Cabinet ready to buy out peak nitrogen emitters for 120% of the company's value
The Cabinet will actively approach about 3,000 companies that emit a large quantity of nitrogen with an offer to stop their activities, or to become more sustainable. The amount they can receive from a buyout can amount to 120 percent of the value of their company. Sources close to the Cabinet confirmed this after reporting by AD and De Telegraaf.
The regulation stems from the advice from politician Johan Remkes, who last summer acted as a mediator in the heated conflict between the Cabinet and a large part of the agricultural sector. Among his recommendations, Remkes advised tackling the emissions of the 500 to 600 largest peak nitrogen emitters within a year.
Most are farms, but there are also industrial companies. To be eligible for such a scheme, companies would not necessarily have to close their doors completely; Far-reaching sustainability modifications, or relocation to a place further away from vulnerable nature areas are also possible.
The scheme is intended to provide nitrogen space to give more room for some companies to legally carry out their work, companies which have come under pressure due to a ruling by the Council of State in May 2019. The highest administrative court called an end to a licensing policy, and as a result, thousands of companies suddenly needed to obtain permits which were not necessary before. Freeing up space for other companies to emit nitrogen can help smooth out permitting for construction and infrastructure projects.
Making sure the decision is voluntary is the most important thing, said farmers' activist groups Farmers Defense Force (FDF) and Agractie. Bart Kemp the chair of Agractie, said that he had a "constructive conversation" with the Cabinet members involved on Tuesday, specifically Christianne van der Wal (Nature and Nitrogen), Piet Adema (Agriculture) and Mark Harbers (Infrastructure and Water Management).

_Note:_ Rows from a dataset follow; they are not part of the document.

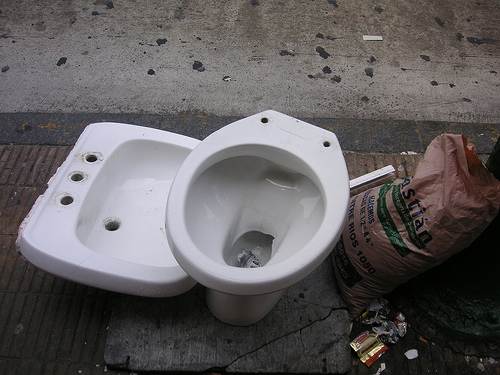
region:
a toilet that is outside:
[72, 57, 418, 358]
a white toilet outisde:
[169, 102, 358, 352]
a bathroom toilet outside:
[143, 63, 385, 305]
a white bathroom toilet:
[141, 103, 357, 324]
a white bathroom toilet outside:
[139, 89, 379, 371]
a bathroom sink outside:
[29, 89, 274, 371]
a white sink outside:
[47, 98, 206, 368]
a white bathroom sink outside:
[4, 120, 299, 371]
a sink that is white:
[39, 66, 319, 358]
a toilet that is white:
[137, 104, 349, 374]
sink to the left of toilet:
[16, 120, 193, 298]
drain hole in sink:
[105, 216, 121, 228]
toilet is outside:
[1, 1, 497, 373]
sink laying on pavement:
[16, 120, 202, 298]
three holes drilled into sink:
[57, 148, 97, 205]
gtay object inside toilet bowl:
[236, 250, 258, 268]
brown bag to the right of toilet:
[323, 133, 499, 319]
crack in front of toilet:
[218, 305, 350, 372]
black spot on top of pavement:
[193, 59, 204, 71]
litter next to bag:
[346, 300, 419, 374]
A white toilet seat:
[183, 107, 325, 302]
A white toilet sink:
[36, 118, 182, 323]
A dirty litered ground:
[318, 301, 470, 371]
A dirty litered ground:
[44, 21, 211, 106]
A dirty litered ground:
[157, 21, 243, 101]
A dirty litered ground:
[260, 9, 369, 106]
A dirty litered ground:
[369, 14, 486, 117]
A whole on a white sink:
[100, 209, 125, 244]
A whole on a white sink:
[58, 188, 72, 205]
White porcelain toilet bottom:
[164, 88, 353, 330]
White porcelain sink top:
[16, 120, 213, 300]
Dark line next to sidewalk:
[1, 100, 496, 162]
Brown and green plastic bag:
[326, 123, 498, 323]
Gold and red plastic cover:
[348, 328, 388, 365]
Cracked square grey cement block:
[107, 260, 353, 374]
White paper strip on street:
[359, 28, 387, 43]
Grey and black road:
[4, 0, 498, 117]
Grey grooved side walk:
[0, 143, 498, 374]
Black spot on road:
[148, 31, 168, 45]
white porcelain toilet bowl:
[162, 105, 353, 330]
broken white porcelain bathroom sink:
[10, 115, 210, 302]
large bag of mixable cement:
[326, 129, 498, 326]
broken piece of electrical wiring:
[339, 293, 438, 373]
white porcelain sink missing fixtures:
[12, 117, 209, 304]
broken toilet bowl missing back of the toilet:
[162, 105, 355, 328]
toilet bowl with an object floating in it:
[160, 105, 357, 336]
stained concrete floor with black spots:
[132, 18, 347, 98]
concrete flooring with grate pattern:
[30, 296, 96, 373]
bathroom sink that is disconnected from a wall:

"We have made progress in terms of both process and content and it was about time," Kemp said in his first response. He is "not being negative in advance" about the plans, although he is awaiting the details. Kemp is, however, critical of the possibility that the Cabinet will impose stricter environmental requirements on farmers who still want to continue. "We are staunchly against any form of coercion," he emphasized.
FDF questioned the way in which it is determined which companies are considered peak emitters. According to the action group, "crooked assumptions" have been made about this.
Johan Vollenbroek of environmental group MOB called it "good in principle" if the Cabinet takes steps to reduce the amount of livestock. "The question is whether it's enough." Another question is whether this approach can count on approval from the European Commission, warns Vollenbroek.
"Will bought-out farmers get a professional ban? Because Brussels will not accept that they are bought out here with a lot of money if they then buy a large farm in eastern Germany to continue."